Output exactly the lines below, starting with the line that has "wurde aufgrund inkonsistenter" and going on through the line that has "vor einer erhöhten", both included, and no other lines.

==== The data ====

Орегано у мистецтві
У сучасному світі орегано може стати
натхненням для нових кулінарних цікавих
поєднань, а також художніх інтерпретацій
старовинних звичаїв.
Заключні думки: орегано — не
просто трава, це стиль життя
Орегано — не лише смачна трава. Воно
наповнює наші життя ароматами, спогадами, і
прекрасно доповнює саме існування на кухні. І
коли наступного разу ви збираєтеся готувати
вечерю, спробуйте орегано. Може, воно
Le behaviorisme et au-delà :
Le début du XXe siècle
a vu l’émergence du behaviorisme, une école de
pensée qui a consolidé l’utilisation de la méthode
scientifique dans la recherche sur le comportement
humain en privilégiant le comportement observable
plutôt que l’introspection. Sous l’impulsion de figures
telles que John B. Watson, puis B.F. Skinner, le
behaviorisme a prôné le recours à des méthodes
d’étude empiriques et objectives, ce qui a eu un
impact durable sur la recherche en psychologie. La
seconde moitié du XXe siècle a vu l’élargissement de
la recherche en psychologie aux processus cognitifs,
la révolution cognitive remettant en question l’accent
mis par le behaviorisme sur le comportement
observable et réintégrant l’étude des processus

====
==== The data ====

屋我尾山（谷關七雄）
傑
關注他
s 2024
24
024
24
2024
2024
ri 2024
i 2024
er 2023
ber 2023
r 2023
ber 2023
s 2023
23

====
==== The data ====

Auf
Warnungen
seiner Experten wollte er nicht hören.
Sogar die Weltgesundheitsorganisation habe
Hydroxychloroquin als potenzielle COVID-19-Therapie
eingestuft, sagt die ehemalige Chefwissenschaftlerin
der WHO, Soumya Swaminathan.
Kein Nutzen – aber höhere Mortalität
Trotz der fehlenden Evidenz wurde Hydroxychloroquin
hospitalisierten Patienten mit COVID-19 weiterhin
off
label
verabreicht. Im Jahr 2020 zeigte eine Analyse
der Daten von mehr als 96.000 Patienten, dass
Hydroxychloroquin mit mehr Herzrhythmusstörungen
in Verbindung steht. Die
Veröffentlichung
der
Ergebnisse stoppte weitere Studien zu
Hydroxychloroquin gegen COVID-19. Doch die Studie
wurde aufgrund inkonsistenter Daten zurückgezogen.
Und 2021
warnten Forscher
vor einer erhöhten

====

> [Exercise output]:
wurde aufgrund inkonsistenter Daten zurückgezogen.
Und 2021
warnten Forscher
vor einer erhöhten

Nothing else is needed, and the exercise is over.